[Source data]
:::::

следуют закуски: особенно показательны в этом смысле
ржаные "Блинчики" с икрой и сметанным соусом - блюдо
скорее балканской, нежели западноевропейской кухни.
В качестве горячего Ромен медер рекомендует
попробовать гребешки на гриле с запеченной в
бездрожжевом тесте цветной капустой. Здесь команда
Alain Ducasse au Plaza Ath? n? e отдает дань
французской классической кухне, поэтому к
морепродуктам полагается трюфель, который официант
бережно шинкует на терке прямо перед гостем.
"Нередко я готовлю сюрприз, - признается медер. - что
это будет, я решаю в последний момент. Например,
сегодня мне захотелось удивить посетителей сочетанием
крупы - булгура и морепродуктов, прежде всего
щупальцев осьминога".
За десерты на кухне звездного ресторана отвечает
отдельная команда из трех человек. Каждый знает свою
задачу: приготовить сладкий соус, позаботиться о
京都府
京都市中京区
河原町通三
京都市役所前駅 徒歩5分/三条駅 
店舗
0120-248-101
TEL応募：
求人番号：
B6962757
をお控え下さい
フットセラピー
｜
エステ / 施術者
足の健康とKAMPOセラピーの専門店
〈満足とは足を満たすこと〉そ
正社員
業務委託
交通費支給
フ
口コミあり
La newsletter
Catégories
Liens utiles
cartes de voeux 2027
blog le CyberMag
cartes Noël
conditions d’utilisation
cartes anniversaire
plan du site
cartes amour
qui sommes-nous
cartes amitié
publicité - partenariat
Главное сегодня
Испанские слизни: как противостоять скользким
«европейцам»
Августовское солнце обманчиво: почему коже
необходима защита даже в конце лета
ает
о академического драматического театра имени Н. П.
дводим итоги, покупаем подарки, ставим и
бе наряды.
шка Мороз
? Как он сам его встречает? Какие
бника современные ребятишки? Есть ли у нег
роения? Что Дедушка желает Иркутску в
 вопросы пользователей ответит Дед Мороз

:::::

**Exercise aim**: Your response needs to restate the lines above exactly.

**Exercise output**:
следуют закуски: особенно показательны в этом смысле
ржаные "Блинчики" с икрой и сметанным соусом - блюдо
скорее балканской, нежели западноевропейской кухни.
В качестве горячего Ромен медер рекомендует
попробовать гребешки на гриле с запеченной в
бездрожжевом тесте цветной капустой. Здесь команда
Alain Ducasse au Plaza Ath? n? e отдает дань
французской классической кухне, поэтому к
морепродуктам полагается трюфель, который официант
бережно шинкует на терке прямо перед гостем.
"Нередко я готовлю сюрприз, - признается медер. - что
это будет, я решаю в последний момент. Например,
сегодня мне захотелось удивить посетителей сочетанием
крупы - булгура и морепродуктов, прежде всего
щупальцев осьминога".
За десерты на кухне звездного ресторана отвечает
отдельная команда из трех человек. Каждый знает свою
задачу: приготовить сладкий соус, позаботиться о
京都府
京都市中京区
河原町通三
京都市役所前駅 徒歩5分/三条駅 
店舗
0120-248-101
TEL応募：
求人番号：
B6962757
をお控え下さい
フットセラピー
｜
エステ / 施術者
足の健康とKAMPOセラピーの専門店
〈満足とは足を満たすこと〉そ
正社員
業務委託
交通費支給
フ
口コミあり
La newsletter
Catégories
Liens utiles
cartes de voeux 2027
blog le CyberMag
cartes Noël
conditions d’utilisation
cartes anniversaire
plan du site
cartes amour
qui sommes-nous
cartes amitié
publicité - partenariat
Главное сегодня
Испанские слизни: как противостоять скользким
«европейцам»
Августовское солнце обманчиво: почему коже
необходима защита даже в конце лета
ает
о академического драматического театра имени Н. П.
дводим итоги, покупаем подарки, ставим и
бе наряды.
шка Мороз
? Как он сам его встречает? Какие
бника современные ребятишки? Есть ли у нег
роения? Что Дедушка желает Иркутску в
 вопросы пользователей ответит Дед Мороз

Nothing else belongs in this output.